Extrait:

^^^^^^^^^^^^^^^^

Sur le génie universel omniprésent des mains invisibles dans la nature, bien au-delà du domaine économique

Si de telles considérations peuvent vous étonner, je vous signalerais qu'elles n'ont pourtant en fin de compte rien de magique, ni de spécifique à l'économie. C'est un carctère universel de la nature, telle que la science nous le révèle.

Les lois de la physique et la technologie

En effet, l'univers est partout gouverné par l'intelligence, une intelligence rationnelle intrinsèque des choses qui précède sa découverte et son utilisation par l'homme. Je veux parler d'abord des lois de la physique. Ces lois sont des lois mathématiques, à la fois complexes et très élégantes c'est-à-dire profondément relativement simples en regard de la richesse de toutes leurs conséquences, bien que ressenties comme inabordables par l'intelligence du misérable homme de la rue. Elles sont proprement géniales, et ne nous ont pas attendu pour exister.

^^^^^^^^^^^^^^^^

Données d'entrée:
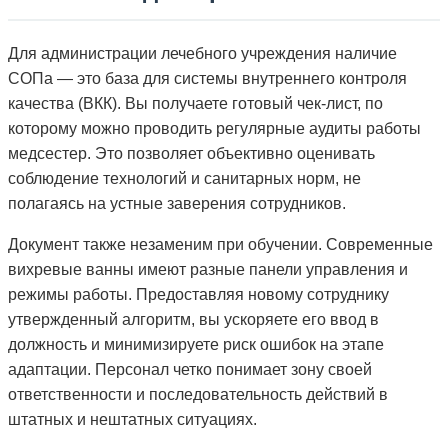
Для администрации лечебного учреждения наличие
СОПа — это база для системы внутреннего контроля
качества (ВКК). Вы получаете готовый чек-лист, по
которому можно проводить регулярные аудиты работы
медсестер. Это позволяет объективно оценивать
соблюдение технологий и санитарных норм, не
полагаясь на устные заверения сотрудников.
Документ также незаменим при обучении. Современные
вихревые ванны имеют разные панели управления и
режимы работы. Предоставляя новому сотруднику
утвержденный алгоритм, вы ускоряете его ввод в
должность и минимизируете риск ошибок на этапе
адаптации. Персонал четко понимает зону своей
ответственности и последовательность действий в
штатных и нештатных ситуациях.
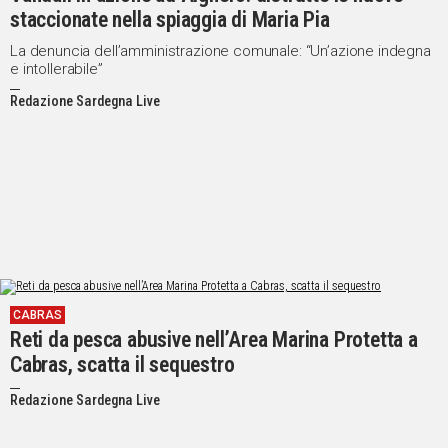
staccionate nella spiaggia di Maria Pia
La denuncia dell’amministrazione comunale: “Un’azione indegna
e intollerabile”
Redazione Sardegna Live
CABRAS
Reti da pesca abusive nell’Area Marina Protetta a
Cabras, scatta il sequestro
Redazione Sardegna Live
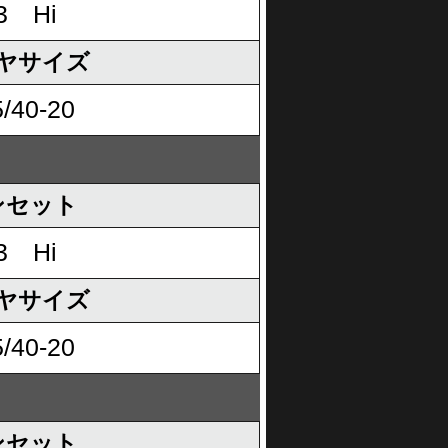
3 Hi
ヤサイズ
/40-20
ンセット
3 Hi
ヤサイズ
/40-20
ンセット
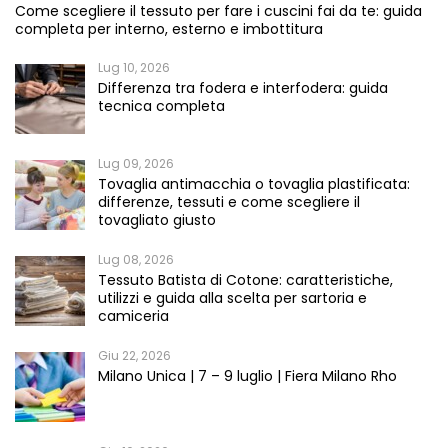
Come scegliere il tessuto per fare i cuscini fai da te: guida
completa per interno, esterno e imbottitura
Lug 10, 2026
Differenza tra fodera e interfodera: guida
tecnica completa
Lug 09, 2026
Tovaglia antimacchia o tovaglia plastificata:
differenze, tessuti e come scegliere il
tovagliato giusto
Lug 08, 2026
Tessuto Batista di Cotone: caratteristiche,
utilizzi e guida alla scelta per sartoria e
camiceria
Giu 22, 2026
Milano Unica | 7 – 9 luglio | Fiera Milano Rho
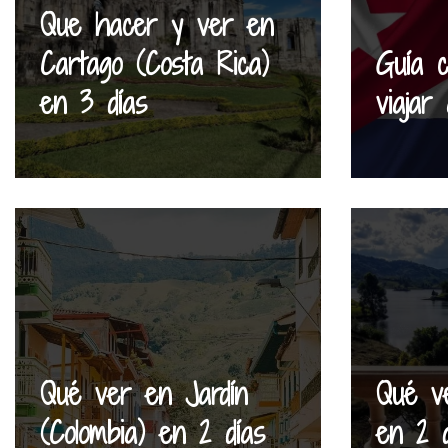
Que hacer y ver en
Cartago (Costa Rica)
Guía c
en 3 días
viajar
Qué ver en Jardín
Qué v
(Colombia) en 2 días
en 2 d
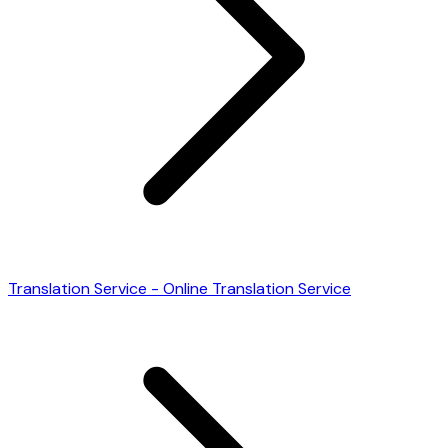
Translation Service - Online Translation Service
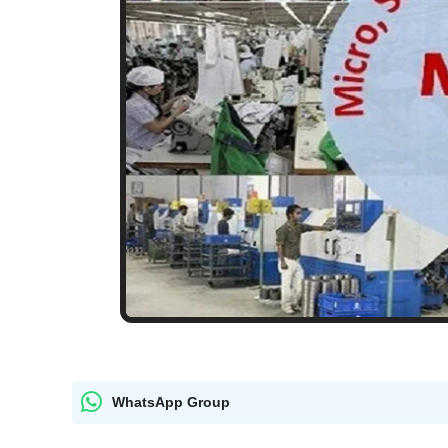
WhatsApp Group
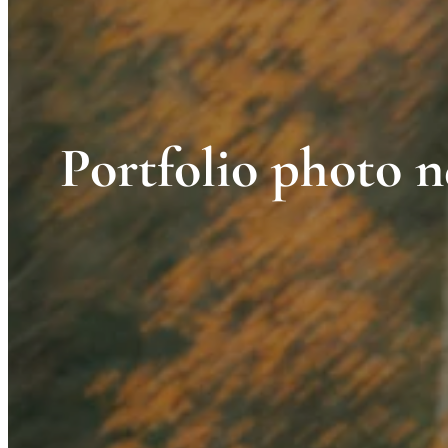
Portfolio photo n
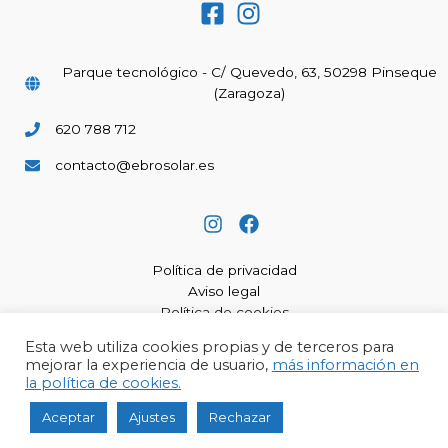
Parque tecnológico - C/ Quevedo, 63, 50298 Pinseque
(Zaragoza)
620 788 712
contacto@ebrosolar.es
Política de privacidad
Aviso legal
Política de cookies
Esta web utiliza cookies propias y de terceros para
mejorar la experiencia de usuario,
más información en
la política de cookies.
© 2026 Ebrosolar. Diseñado por
Captabilidades Marketing Media
Aceptar
Ajustes
Rechazar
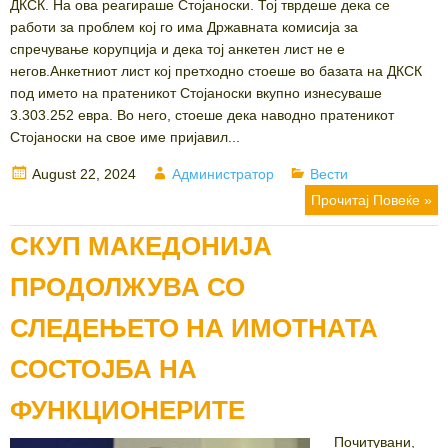
ДКСК. На ова реагираше Стојаноски. Тој тврдеше дека се
работи за проблем кој го има Државната комисија за
спречување корупција и дека тој анкетен лист не е
негов.Анкетниот лист кој претходно стоеше во базата на ДКСК
под името на пратеникот Стојаноски вкупно изнесуваше
3.303.252 евра. Во него, стоеше дека наводно пратеникот
Стојаноски на свое име пријавил...
Posted
Author
Categories
August 22, 2024
Администратор
Вести
on
Прочитај Повеќе »
СКУП МАКЕДОНИЈА
ПРОДОЛЖУВА СО
СЛЕДЕЊЕТО НА ИМОТНАТА
СОСТОЈБА НА
ФУНКЦИОНЕРИТЕ
Почитувани,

^^^^^^^^^^^^^^^^

Consigne:
Poursuivez l'extrait sur les mains invisibles dans la nature à partir de sa dernière phrase. Les entrées proviennent d'une autre source.

Résultat:
Il y a beaucoup de situations dans lesquelles chacun comprend intuitivement le comportement des choses qui lui sont familières, autrement dit il connaît implicitement dans son intuition les lois mathématiques qui gouvernent les relations entre les différentes apparences auxquelles il a affaire, de sorte, quelle que soit la complexité sous-jacente des lois plus fondamentales pouvant être appelées des mains invisibles dont ces lois apparentes sont les effets, ces mains invisibles ne se manifestent pas à lui. Par exemple, il a l'habitude de voir les objets lâchés en l'air ou posés debout sur une pointe tomber, et cette habitude lui donne de bons moyens de deviner de quelle manière cela se produira précisément, de sorte que, bien que ne comprenant pas l'origine des lois de la mécanique et de la gravitation qui en sont la cause, ces phénomènes ne seront pas appelés par lui des mains invisibles. Mais il y a des situations exceptionnelles, inhabituelles pour lui, dans lesquelles son intuition est prise en défaut, incapable de le préparer au déroulement exact des évènements, qui, suivant une autre loi phénoménologique que celle dont il est familier, pourront sembler magiques à ses yeux. C'est cela qu'on pourra alors appeler une main invisible. C'est ainsi si on veut, une main invisible qui fait s'élever dans les airs les ballons gonflés à l'hélium ou à l'hydrogène, défiant en apparence les lois de la gravitation. C'est ainsi qu'une main invisible a le pouvoir de maintenir debout sur sa pointe une toupie mise en rotation rapide autour de son axe vertical. On pourrait toujours dire: je ne crois pas à la main invisible qui maintient debout sur sa pointe la toupie en rotation, la preuve, cette toupie a bien fini par tomber. Oui mais elle n'est tombée que parce qu'elle ne tournait plus assez rapidement, et il n'en reste pas moins que tant que sa rotation est assez rapide, elle se maintient bien debout, ce dont une intuition naïve est impuissante à rendre compte.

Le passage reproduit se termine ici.